# EXERCISE REQUIREMENTS
The material below includes pictures; leave them out and return only the lines between the line containing "pyautogui.hscroll(5, 460, 287)" and the line containing "pyautogui.hscroll(-2, 448, 311)", inclusive, word for word.

# INPUT MATERIAL

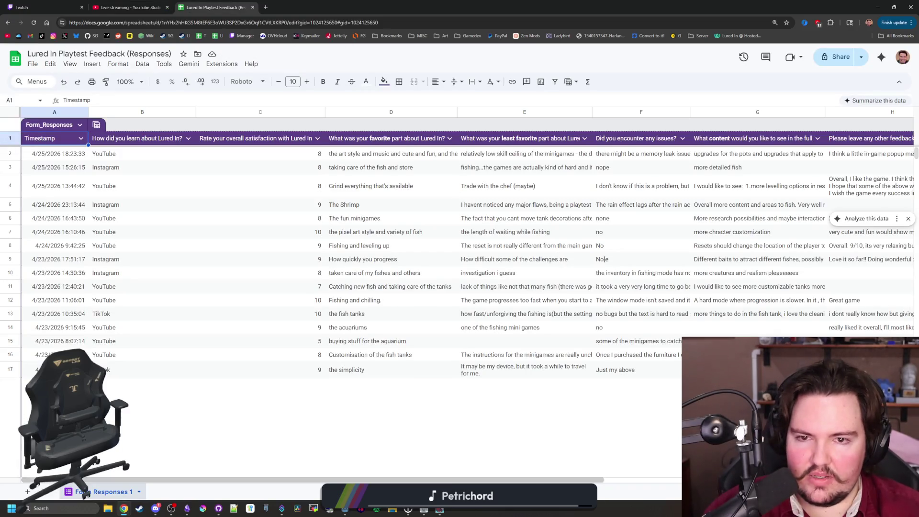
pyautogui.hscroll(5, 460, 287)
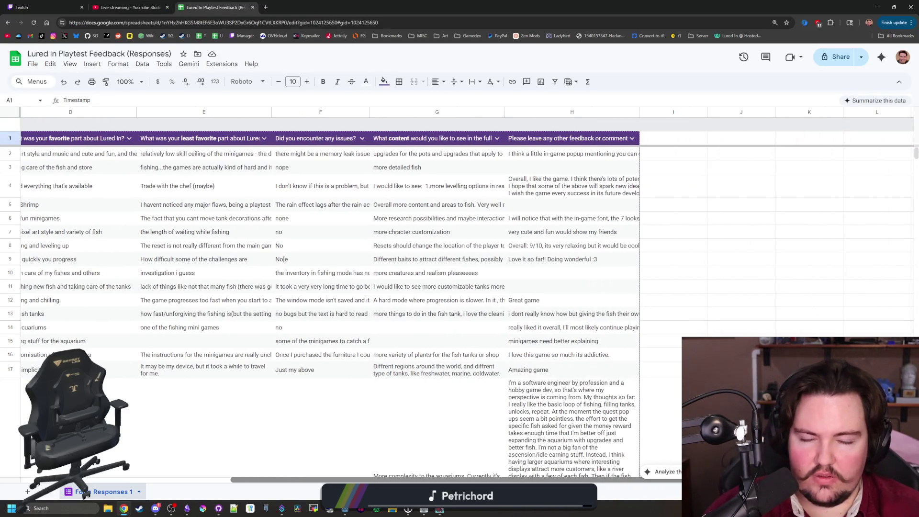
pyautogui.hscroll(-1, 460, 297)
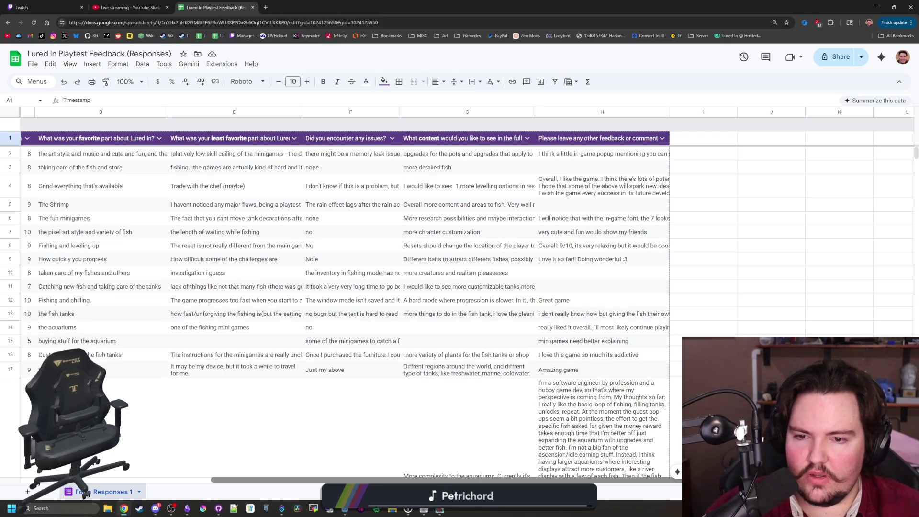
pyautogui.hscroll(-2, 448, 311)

* * *

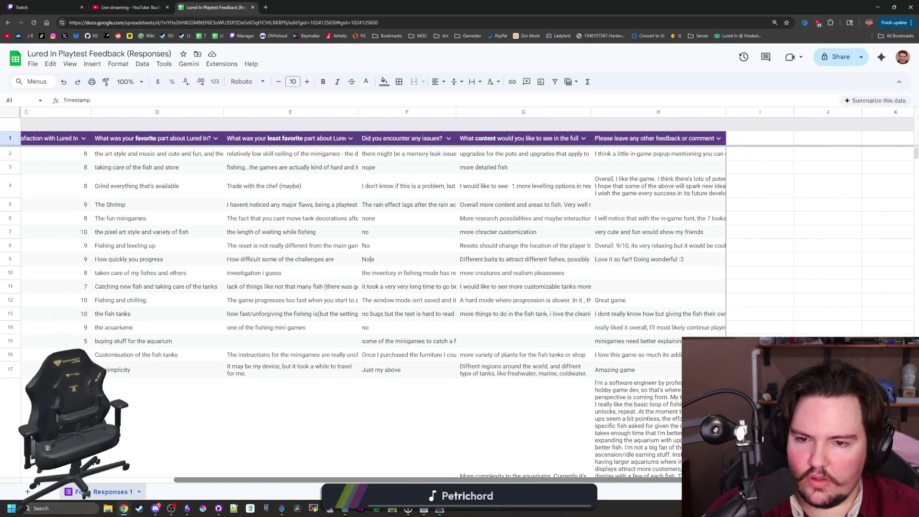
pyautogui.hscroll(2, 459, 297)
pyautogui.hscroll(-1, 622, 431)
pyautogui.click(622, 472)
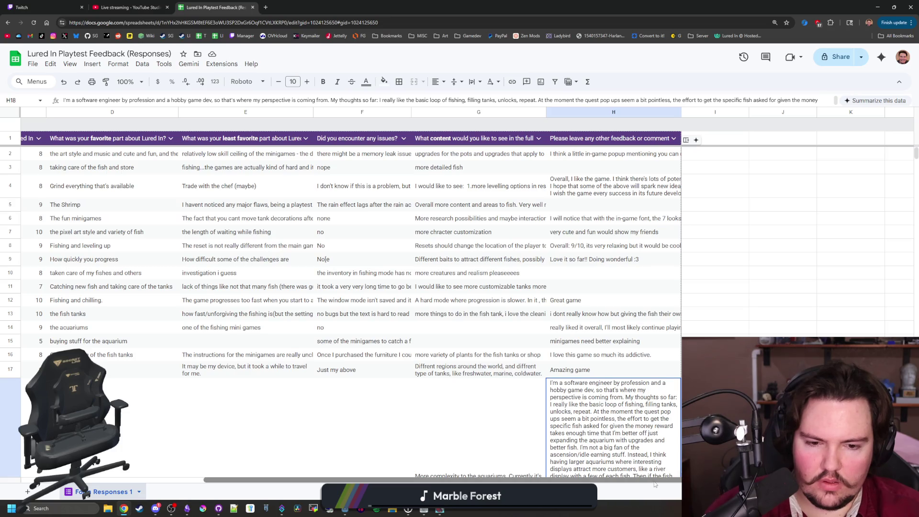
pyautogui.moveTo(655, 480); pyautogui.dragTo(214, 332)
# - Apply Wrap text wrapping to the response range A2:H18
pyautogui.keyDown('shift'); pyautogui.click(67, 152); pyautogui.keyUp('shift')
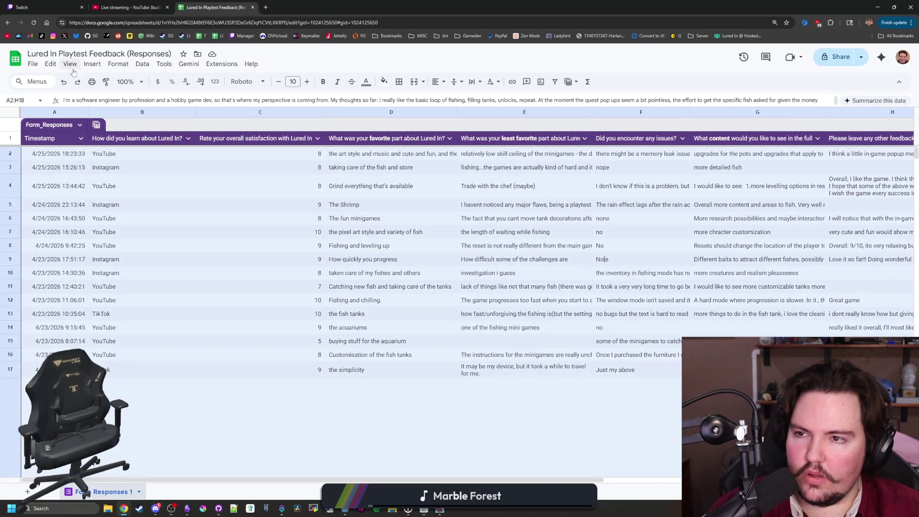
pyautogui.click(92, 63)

# TASK ANSWER
pyautogui.hscroll(5, 460, 287)
pyautogui.hscroll(-1, 460, 297)
pyautogui.hscroll(-2, 448, 311)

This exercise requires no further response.